Don’t underestimate the scale of the task
A consortium approach saves costs and makes it easier to share data across trusts if they use the same supplier.
It does, however, add a level of complexity to the procurement process, Blofield warns. His advice to others taking a consortium approach is that they should start early.
“Don’t underestimate the level of time and commitment that’s required. We’re very comfortable with an OJEU procurement as a single trust – we know how long it takes.
“When you start adding in other trusts, it’s very different because different organisations tend to have different ways of doing things.

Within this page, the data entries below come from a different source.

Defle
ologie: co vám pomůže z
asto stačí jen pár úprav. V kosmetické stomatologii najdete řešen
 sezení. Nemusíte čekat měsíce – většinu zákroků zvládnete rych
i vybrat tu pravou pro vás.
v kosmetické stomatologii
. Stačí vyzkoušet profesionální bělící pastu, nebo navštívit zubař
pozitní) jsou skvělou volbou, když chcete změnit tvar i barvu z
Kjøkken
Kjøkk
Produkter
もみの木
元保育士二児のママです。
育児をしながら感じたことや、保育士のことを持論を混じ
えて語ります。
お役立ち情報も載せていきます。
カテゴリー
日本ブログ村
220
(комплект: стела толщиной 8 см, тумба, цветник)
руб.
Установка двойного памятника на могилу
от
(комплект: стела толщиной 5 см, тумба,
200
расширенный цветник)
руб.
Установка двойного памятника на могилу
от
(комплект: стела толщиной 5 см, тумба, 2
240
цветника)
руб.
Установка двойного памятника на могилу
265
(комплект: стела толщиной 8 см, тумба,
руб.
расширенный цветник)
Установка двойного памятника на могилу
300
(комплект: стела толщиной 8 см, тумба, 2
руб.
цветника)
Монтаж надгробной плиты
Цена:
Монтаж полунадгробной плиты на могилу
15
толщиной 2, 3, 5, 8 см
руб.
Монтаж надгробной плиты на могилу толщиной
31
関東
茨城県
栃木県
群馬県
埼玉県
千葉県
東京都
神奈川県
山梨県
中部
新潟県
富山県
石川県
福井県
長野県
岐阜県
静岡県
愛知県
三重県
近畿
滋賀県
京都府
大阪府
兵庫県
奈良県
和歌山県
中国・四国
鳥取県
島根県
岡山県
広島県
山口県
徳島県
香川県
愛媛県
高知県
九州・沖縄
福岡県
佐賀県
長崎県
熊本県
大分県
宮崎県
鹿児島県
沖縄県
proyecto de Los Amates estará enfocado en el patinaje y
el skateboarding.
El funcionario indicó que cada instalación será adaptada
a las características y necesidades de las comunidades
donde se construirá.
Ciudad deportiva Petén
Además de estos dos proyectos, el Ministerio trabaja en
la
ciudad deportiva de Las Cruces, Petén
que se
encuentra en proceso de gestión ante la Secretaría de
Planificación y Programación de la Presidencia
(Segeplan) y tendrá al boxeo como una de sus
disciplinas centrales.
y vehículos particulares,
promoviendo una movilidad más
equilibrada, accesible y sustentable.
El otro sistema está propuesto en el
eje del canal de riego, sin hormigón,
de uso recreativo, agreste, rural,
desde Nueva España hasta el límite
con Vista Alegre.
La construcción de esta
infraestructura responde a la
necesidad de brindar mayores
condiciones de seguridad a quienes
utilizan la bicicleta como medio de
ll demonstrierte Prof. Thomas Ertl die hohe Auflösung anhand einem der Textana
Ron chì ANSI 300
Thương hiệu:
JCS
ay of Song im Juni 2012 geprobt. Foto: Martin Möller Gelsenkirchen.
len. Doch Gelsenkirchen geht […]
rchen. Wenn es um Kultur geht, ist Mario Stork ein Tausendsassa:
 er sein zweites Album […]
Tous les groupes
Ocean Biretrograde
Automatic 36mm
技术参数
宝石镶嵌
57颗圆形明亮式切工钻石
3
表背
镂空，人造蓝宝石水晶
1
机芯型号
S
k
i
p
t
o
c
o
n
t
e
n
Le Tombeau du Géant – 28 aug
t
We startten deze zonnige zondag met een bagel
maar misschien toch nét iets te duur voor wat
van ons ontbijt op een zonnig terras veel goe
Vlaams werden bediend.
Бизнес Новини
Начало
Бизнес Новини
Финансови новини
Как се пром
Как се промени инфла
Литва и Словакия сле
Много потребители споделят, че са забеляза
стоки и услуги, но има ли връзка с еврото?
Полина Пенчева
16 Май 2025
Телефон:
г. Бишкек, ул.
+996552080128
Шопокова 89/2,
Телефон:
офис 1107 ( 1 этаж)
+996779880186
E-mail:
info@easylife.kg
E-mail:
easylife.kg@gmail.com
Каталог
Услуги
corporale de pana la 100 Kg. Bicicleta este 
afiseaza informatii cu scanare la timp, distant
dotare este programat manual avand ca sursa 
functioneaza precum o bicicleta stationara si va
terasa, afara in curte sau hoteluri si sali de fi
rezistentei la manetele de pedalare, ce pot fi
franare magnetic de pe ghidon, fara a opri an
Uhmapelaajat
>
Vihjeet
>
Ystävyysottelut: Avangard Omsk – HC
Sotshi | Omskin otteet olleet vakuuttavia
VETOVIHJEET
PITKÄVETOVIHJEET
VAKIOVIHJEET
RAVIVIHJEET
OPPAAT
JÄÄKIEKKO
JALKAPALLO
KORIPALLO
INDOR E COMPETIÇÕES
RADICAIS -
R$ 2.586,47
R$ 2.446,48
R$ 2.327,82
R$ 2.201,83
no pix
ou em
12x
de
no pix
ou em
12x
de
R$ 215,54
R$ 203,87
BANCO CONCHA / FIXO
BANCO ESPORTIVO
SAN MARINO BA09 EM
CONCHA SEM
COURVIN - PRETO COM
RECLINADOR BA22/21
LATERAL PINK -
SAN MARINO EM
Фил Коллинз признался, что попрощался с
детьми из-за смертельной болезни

“When you try to co-ordinate the placing of a shortlist, for example, you’ve got to go through a board and that process can take two months because of the way the board dates fall.”
This added complexity means that it’s important to do a lot of planning at the start: “Make sure everybody shares the same vision initially and all commit to the timeframe.
Map out the timeframe from day one so you can get the clinicians on board whenever you need them. Most organisations need to give clinicians at least six weeks’ notice.
“With most OJEUs, if we’re just running them for one organisation, we don’t tend to plan the entire nine months up front.
"Whereas with the consortium we did: we planned the entire roadmap, we booked the venues, we gave clinicians notice, and it made it a lot more straightforward.”